> _Directions for this task_: Give back exactly the lines of the data below, starting with the line that has "green shelf [598,140,700,199] -> none" and going on through the line that has "none -> cardboard box [391,283,481,372]".

> _Provided data_:
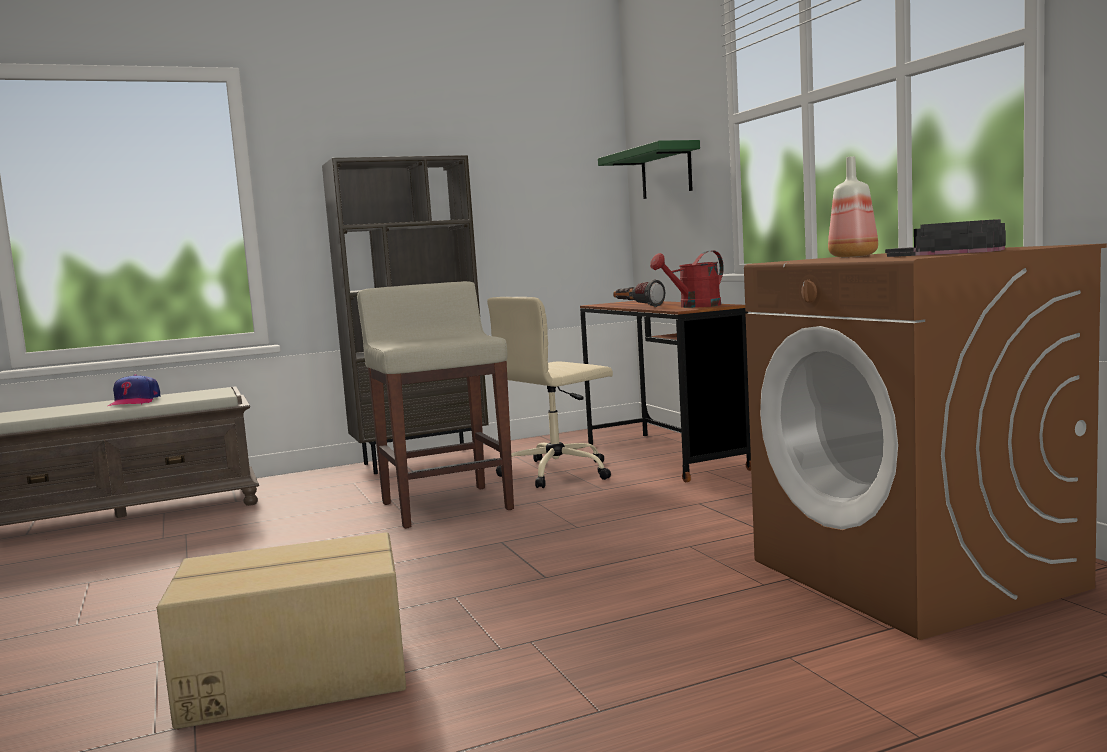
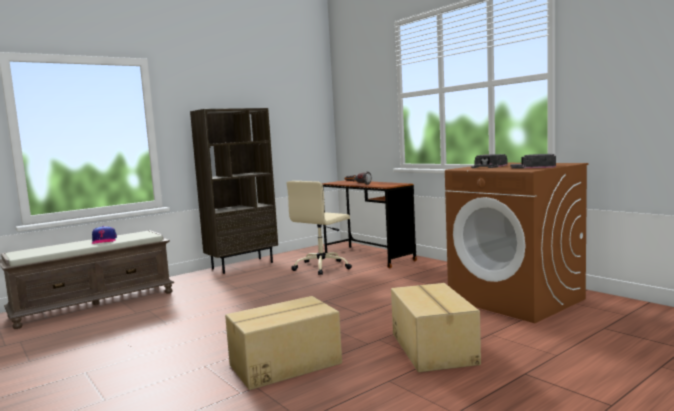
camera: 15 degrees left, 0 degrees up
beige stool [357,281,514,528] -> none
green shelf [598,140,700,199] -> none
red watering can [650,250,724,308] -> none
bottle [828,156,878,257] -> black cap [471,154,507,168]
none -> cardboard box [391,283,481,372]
--
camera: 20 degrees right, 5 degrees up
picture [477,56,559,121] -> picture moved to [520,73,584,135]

> _Task answer_:
green shelf [598,140,700,199] -> none
red watering can [650,250,724,308] -> none
bottle [828,156,878,257] -> black cap [471,154,507,168]
none -> cardboard box [391,283,481,372]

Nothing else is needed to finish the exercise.